WHAT YOU ARE ASKED TO DO —
Your answer must be the listing, given again word for word.

[Start of section]

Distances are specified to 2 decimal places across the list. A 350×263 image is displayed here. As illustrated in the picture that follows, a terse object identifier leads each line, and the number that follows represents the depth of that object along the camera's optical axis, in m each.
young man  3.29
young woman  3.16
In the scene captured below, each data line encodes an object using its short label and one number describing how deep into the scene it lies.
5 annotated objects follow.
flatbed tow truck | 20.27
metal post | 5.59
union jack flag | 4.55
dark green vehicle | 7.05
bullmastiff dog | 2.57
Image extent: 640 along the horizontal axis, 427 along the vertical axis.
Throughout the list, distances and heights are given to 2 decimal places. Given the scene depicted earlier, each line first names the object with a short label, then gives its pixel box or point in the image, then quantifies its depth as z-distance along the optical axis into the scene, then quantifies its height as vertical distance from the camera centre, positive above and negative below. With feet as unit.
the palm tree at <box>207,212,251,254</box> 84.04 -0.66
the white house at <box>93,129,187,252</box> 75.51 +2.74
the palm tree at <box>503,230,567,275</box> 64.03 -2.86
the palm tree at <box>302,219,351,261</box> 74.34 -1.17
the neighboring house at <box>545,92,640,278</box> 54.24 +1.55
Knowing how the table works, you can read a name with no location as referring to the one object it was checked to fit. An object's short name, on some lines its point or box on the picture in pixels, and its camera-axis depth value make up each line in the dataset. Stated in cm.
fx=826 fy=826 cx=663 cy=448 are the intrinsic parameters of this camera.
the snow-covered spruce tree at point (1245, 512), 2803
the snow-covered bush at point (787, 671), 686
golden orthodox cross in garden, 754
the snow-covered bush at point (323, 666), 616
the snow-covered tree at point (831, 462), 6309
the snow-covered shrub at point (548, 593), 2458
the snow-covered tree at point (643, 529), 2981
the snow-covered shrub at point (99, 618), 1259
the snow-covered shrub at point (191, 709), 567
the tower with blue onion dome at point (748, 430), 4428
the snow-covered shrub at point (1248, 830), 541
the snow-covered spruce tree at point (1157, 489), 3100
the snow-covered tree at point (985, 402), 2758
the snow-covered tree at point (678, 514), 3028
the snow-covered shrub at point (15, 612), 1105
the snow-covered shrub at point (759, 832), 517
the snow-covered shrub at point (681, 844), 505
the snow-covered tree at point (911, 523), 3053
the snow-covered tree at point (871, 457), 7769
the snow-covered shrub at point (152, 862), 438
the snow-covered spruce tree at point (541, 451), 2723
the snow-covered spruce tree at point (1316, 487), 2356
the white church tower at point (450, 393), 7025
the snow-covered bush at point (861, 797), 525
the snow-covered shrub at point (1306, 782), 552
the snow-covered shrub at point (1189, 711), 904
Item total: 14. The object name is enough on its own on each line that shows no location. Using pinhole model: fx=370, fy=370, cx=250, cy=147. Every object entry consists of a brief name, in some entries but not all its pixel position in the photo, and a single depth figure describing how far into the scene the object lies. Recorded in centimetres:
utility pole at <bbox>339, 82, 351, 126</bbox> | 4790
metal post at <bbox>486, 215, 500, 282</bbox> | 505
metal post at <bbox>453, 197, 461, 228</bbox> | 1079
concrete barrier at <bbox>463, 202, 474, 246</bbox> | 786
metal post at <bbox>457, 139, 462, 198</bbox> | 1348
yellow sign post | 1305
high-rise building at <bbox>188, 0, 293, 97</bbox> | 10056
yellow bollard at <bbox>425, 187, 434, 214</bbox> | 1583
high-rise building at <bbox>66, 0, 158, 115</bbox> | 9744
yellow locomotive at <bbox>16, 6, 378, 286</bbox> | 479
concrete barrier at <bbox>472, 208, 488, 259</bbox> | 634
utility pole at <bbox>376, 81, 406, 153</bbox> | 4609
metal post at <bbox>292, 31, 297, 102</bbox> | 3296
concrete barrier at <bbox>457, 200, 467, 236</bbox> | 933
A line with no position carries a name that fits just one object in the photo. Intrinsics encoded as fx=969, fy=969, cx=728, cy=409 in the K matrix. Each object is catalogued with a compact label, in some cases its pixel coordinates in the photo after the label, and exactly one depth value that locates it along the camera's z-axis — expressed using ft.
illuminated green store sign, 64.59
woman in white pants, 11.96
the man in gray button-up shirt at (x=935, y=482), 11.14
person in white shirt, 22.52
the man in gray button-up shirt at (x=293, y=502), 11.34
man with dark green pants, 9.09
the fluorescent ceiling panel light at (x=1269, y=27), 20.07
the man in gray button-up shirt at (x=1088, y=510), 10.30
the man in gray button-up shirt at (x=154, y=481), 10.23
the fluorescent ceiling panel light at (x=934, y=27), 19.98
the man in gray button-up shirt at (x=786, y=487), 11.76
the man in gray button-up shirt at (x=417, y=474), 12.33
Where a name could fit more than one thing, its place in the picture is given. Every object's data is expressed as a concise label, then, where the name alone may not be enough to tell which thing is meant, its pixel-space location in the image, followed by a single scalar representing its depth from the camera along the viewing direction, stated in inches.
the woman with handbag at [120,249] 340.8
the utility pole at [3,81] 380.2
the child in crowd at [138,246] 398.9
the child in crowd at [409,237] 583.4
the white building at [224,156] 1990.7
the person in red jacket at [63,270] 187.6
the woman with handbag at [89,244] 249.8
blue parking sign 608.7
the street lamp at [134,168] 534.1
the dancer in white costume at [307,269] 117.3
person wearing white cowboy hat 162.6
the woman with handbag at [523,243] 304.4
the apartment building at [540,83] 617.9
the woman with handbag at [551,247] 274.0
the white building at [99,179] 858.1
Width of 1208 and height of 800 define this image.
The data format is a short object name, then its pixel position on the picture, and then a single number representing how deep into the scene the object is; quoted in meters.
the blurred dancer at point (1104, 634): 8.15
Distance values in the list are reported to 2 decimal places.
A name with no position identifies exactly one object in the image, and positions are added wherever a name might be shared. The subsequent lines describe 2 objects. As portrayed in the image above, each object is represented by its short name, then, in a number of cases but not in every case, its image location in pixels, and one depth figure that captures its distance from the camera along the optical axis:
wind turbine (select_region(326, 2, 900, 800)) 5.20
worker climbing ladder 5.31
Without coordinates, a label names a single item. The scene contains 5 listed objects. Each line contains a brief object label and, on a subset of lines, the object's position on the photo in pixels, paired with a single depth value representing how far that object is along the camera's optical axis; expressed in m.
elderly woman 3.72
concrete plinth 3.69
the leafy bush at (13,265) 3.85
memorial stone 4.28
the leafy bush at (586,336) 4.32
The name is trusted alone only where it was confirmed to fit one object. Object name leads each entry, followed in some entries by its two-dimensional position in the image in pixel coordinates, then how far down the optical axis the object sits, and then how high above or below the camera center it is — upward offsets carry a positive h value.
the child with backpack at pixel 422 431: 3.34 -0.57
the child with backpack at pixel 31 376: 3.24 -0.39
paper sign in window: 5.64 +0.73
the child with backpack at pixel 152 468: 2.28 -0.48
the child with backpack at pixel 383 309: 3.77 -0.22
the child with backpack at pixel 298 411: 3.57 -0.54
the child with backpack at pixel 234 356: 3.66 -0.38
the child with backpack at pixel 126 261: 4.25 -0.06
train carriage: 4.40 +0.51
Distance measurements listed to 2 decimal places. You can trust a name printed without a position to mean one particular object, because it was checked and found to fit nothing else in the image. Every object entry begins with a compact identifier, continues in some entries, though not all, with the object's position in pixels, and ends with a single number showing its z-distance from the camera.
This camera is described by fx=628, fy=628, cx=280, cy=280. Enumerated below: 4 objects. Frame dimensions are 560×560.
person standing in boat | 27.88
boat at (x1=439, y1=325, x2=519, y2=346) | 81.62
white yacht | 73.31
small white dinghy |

[End of section]

OUTPUT BELOW —
Distances are specified to 2 decimal places across the list. A 350×263 image is displayed here. As illustrated in the picture that follows, a terse object identifier leads each line, and the number that follows represents the depth of that object along the camera's optical axis, in m each.
young man  3.29
young woman  3.16
In the scene captured below, each data line encodes an object using its short label and one number describing how deep into the scene it lies.
5 annotated objects follow.
flatbed tow truck | 20.27
metal post | 5.59
union jack flag | 4.55
dark green vehicle | 7.05
bullmastiff dog | 2.57
Image extent: 640 along the horizontal axis, 427 along the vertical axis.
Throughout the list, distances and heights are given to 2 decimal places. Given the scene depicted earlier, each line first names the object with a short label, then gives its pixel box or point in the image, then quantifies its depth as z-distance along the optical axis into the scene, then quantifies its height as vertical distance from the camera centre, positive above and negative below. With feet as unit.
the palm tree at <box>207,212,251,254</box> 84.04 -0.66
the white house at <box>93,129,187,252</box> 75.51 +2.74
the palm tree at <box>503,230,567,275</box> 64.03 -2.86
the palm tree at <box>302,219,351,261</box> 74.34 -1.17
the neighboring house at <box>545,92,640,278</box> 54.24 +1.55
Knowing how the table works, you can read a name with no location as referring to the one object it was checked to fit. An object's short name, on some lines its point or box on the picture in pixels, and its camera-axis depth value make up each line in the dataset. Stated in cm.
fx=826 fy=826 cx=663 cy=448 are the intrinsic parameters of this camera.
the snow-covered spruce tree at point (1245, 512), 2803
the snow-covered bush at point (787, 671), 686
golden orthodox cross in garden, 754
the snow-covered bush at point (323, 666), 616
the snow-covered tree at point (831, 462), 6309
the snow-covered shrub at point (548, 593), 2458
the snow-covered tree at point (643, 529), 2981
the snow-covered shrub at point (99, 618), 1259
the snow-covered shrub at point (191, 709), 567
the tower with blue onion dome at point (748, 430), 4428
the snow-covered shrub at point (1248, 830), 541
the snow-covered spruce tree at point (1157, 489), 3100
the snow-covered tree at point (985, 402), 2758
the snow-covered tree at point (678, 514), 3028
the snow-covered shrub at point (15, 612), 1105
the snow-covered shrub at point (759, 832), 517
the snow-covered shrub at point (681, 844), 505
the snow-covered tree at point (911, 523), 3053
the snow-covered tree at point (871, 457), 7769
the snow-covered shrub at point (152, 862), 438
the snow-covered spruce tree at point (541, 451), 2723
the snow-covered spruce tree at point (1316, 487), 2356
the white church tower at point (450, 393), 7025
the snow-covered bush at point (861, 797), 525
the snow-covered shrub at point (1306, 782), 552
the snow-covered shrub at point (1189, 711), 904
Item total: 14. The object name is enough on its own on each line that shows no location. Using pinhole model: fx=370, fy=370, cx=250, cy=147. Every object entry consists of a brief name, in some entries but not all its pixel position in the photo, and a single depth figure describing how far into the scene the object lies. Recorded in centimetres:
utility pole at <bbox>339, 82, 351, 126</bbox> | 4790
metal post at <bbox>486, 215, 500, 282</bbox> | 505
metal post at <bbox>453, 197, 461, 228</bbox> | 1079
concrete barrier at <bbox>463, 202, 474, 246</bbox> | 786
metal post at <bbox>457, 139, 462, 198</bbox> | 1348
yellow sign post | 1305
high-rise building at <bbox>188, 0, 293, 97</bbox> | 10056
yellow bollard at <bbox>425, 187, 434, 214</bbox> | 1583
high-rise building at <bbox>66, 0, 158, 115</bbox> | 9744
yellow locomotive at <bbox>16, 6, 378, 286</bbox> | 479
concrete barrier at <bbox>472, 208, 488, 259</bbox> | 634
utility pole at <bbox>376, 81, 406, 153</bbox> | 4609
metal post at <bbox>292, 31, 297, 102</bbox> | 3296
concrete barrier at <bbox>457, 200, 467, 236</bbox> | 933
A line with no position carries a name that fits just one object in the photo. Intrinsics encoded as fx=969, fy=969, cx=728, cy=409 in the K matrix. Each object is catalogued with a compact label, in some cases its pixel coordinates in the photo after the label, and exactly one depth value that locates it along the camera's z-axis — expressed using ft.
illuminated green store sign, 64.59
woman in white pants, 11.96
the man in gray button-up shirt at (x=935, y=482), 11.14
person in white shirt, 22.52
the man in gray button-up shirt at (x=293, y=502), 11.34
man with dark green pants, 9.09
the fluorescent ceiling panel light at (x=1269, y=27), 20.07
the man in gray button-up shirt at (x=1088, y=510), 10.30
the man in gray button-up shirt at (x=154, y=481), 10.23
the fluorescent ceiling panel light at (x=934, y=27), 19.98
the man in gray button-up shirt at (x=786, y=487), 11.76
the man in gray button-up shirt at (x=417, y=474), 12.33
Where a name could fit more than one thing, its place in the picture is given. Every object's data is expressed as a concise label, then, where the name alone may not be enough to tell which thing is meant, its pixel-space location in the image, followed by a single scalar representing its depth from the camera along the viewing direction, stated in inches.
the woman with handbag at [120,249] 340.8
the utility pole at [3,81] 380.2
the child in crowd at [138,246] 398.9
the child in crowd at [409,237] 583.4
the white building at [224,156] 1990.7
the person in red jacket at [63,270] 187.6
the woman with handbag at [89,244] 249.8
blue parking sign 608.7
the street lamp at [134,168] 534.1
the dancer in white costume at [307,269] 117.3
person wearing white cowboy hat 162.6
the woman with handbag at [523,243] 304.4
the apartment building at [540,83] 617.9
the woman with handbag at [551,247] 274.0
the white building at [99,179] 858.1
Width of 1208 and height of 800 define this image.
The data format is a short object name, then its pixel position on the picture, and then a single number representing how deep into the scene the object is; quoted in meters.
the blurred dancer at point (1104, 634): 8.15
Distance values in the list are reported to 2 decimal places.
A name with no position identifies exactly one object in the image, and positions are added wherever a name might be shared. The subsequent lines describe 2 objects. As portrayed in the image above, each object is represented by its short name, then, in a number of cases but not in every case, its image location in pixels, and one depth figure that captures its distance from the camera along the optical axis:
wind turbine (select_region(326, 2, 900, 800)) 5.20
worker climbing ladder 5.31
Without coordinates, a label names a single item. The scene contains 5 listed objects. Each line contains a brief object label and, on a subset of lines, the object's position on the photo in pixels, paired with a single depth value representing how far that object is along the camera's optical axis; expressed in m.
elderly woman 3.72
concrete plinth 3.69
the leafy bush at (13,265) 3.85
memorial stone 4.28
the leafy bush at (586,336) 4.32
The name is trusted alone only where it was confirmed to fit one object. Object name leads each entry, followed in some entries by its two-dimensional position in the image in pixel coordinates, then how far down the optical axis the object sits, and then how high above or below the camera center it is — upward offsets carry a positive h value.
the child with backpack at pixel 422 431: 3.34 -0.57
the child with backpack at pixel 31 376: 3.24 -0.39
paper sign in window: 5.64 +0.73
the child with backpack at pixel 152 468: 2.28 -0.48
the child with backpack at pixel 383 309: 3.77 -0.22
the child with backpack at pixel 298 411: 3.57 -0.54
the child with backpack at pixel 234 356: 3.66 -0.38
the child with backpack at pixel 126 261: 4.25 -0.06
train carriage: 4.40 +0.51
Distance measurements listed to 2 decimal places. You can trust a name printed without a position to mean one particular object, because it was checked and found to fit nothing else in the image. Every object entry begins with a compact identifier, continues in some entries, though not all, with the object's position in pixels, and ends with a single number showing its z-distance from the camera.
This camera is described by fx=628, fy=628, cx=280, cy=280. Enumerated below: 4 objects. Frame dimensions are 560×560.
person standing in boat | 27.88
boat at (x1=439, y1=325, x2=519, y2=346) | 81.62
white yacht | 73.31
small white dinghy |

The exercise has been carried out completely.